WORK ORDER:
Show every line of the data that contains the string "melalui".

DATA EXCERPTS:
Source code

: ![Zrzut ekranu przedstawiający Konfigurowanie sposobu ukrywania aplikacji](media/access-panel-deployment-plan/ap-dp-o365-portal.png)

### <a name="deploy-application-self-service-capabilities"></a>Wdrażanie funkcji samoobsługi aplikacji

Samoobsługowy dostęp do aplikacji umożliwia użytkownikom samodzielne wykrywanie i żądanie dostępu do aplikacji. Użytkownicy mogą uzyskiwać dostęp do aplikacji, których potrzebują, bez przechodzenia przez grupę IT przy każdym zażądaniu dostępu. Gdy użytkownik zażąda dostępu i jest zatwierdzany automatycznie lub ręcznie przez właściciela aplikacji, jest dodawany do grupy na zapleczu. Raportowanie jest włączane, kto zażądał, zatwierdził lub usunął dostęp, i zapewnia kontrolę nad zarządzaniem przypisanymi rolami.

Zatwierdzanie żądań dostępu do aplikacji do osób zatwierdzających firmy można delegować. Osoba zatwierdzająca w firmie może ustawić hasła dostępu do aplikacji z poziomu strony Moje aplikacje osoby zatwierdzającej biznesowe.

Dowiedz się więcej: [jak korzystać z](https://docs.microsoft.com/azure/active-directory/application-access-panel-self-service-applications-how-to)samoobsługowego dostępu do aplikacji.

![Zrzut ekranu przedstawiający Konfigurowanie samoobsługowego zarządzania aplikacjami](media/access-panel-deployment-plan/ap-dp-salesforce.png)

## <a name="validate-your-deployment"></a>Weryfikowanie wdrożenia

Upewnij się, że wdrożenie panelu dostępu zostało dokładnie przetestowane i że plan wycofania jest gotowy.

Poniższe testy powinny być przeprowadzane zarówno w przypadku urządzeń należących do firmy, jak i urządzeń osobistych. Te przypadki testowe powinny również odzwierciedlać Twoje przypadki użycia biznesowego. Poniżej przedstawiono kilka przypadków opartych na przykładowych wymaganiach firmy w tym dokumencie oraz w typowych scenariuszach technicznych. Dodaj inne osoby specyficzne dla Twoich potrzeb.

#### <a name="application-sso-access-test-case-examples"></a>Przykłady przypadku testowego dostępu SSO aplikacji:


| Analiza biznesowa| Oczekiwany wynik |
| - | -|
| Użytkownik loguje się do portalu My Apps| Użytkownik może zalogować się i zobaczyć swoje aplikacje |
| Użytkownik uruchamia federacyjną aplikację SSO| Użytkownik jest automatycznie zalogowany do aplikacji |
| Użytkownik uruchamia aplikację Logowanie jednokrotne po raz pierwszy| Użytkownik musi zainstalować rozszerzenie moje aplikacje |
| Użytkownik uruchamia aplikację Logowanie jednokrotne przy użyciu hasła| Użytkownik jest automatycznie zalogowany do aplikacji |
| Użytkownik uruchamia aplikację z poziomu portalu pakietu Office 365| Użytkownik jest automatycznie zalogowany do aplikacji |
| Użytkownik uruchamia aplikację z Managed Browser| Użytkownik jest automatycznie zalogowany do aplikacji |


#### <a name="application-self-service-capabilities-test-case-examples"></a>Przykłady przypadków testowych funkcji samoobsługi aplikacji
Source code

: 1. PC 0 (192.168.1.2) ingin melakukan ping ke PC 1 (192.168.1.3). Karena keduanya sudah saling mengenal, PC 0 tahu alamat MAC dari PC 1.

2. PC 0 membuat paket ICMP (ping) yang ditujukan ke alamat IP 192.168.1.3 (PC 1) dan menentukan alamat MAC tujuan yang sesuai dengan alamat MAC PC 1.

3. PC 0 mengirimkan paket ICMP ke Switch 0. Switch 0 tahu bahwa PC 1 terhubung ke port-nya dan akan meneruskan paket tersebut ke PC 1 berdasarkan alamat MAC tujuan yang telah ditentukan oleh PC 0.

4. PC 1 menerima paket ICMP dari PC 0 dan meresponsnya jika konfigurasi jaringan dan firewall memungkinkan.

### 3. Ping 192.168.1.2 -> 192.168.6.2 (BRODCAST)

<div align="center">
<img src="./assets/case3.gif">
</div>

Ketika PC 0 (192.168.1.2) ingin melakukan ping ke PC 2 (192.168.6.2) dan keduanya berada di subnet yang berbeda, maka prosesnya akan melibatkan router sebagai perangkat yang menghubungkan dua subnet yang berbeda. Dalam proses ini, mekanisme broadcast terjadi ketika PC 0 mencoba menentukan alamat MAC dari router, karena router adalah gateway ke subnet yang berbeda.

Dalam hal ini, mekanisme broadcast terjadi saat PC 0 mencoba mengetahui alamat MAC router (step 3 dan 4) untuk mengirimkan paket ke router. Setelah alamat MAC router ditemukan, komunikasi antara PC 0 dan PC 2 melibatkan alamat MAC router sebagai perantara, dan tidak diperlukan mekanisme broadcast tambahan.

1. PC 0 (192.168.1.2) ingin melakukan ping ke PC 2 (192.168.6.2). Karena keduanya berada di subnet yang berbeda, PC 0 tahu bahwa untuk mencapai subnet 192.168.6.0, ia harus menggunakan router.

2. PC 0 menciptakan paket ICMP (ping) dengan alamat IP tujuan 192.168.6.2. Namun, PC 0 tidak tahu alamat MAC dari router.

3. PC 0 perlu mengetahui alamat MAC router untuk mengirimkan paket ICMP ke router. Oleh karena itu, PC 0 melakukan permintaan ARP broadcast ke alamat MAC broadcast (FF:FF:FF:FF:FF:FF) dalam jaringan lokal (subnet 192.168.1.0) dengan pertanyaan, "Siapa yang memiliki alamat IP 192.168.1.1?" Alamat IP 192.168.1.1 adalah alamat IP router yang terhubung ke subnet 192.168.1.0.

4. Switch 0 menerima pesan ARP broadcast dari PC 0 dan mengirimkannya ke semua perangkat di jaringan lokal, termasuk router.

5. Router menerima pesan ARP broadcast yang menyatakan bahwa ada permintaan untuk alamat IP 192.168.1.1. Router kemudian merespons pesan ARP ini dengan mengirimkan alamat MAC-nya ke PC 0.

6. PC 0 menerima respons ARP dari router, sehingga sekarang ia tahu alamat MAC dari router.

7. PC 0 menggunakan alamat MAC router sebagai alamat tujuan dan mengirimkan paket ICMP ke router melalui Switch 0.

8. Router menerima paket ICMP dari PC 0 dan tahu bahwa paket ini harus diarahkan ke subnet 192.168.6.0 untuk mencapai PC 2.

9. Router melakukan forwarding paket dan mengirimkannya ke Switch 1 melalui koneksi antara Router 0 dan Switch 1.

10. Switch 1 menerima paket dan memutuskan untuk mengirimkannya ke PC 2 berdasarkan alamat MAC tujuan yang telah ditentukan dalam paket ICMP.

WRITTEN REPLY:
7. PC 0 menggunakan alamat MAC router sebagai alamat tujuan dan mengirimkan paket ICMP ke router melalui Switch 0.
9. Router melakukan forwarding paket dan mengirimkannya ke Switch 1 melalui koneksi antara Router 0 dan Switch 1.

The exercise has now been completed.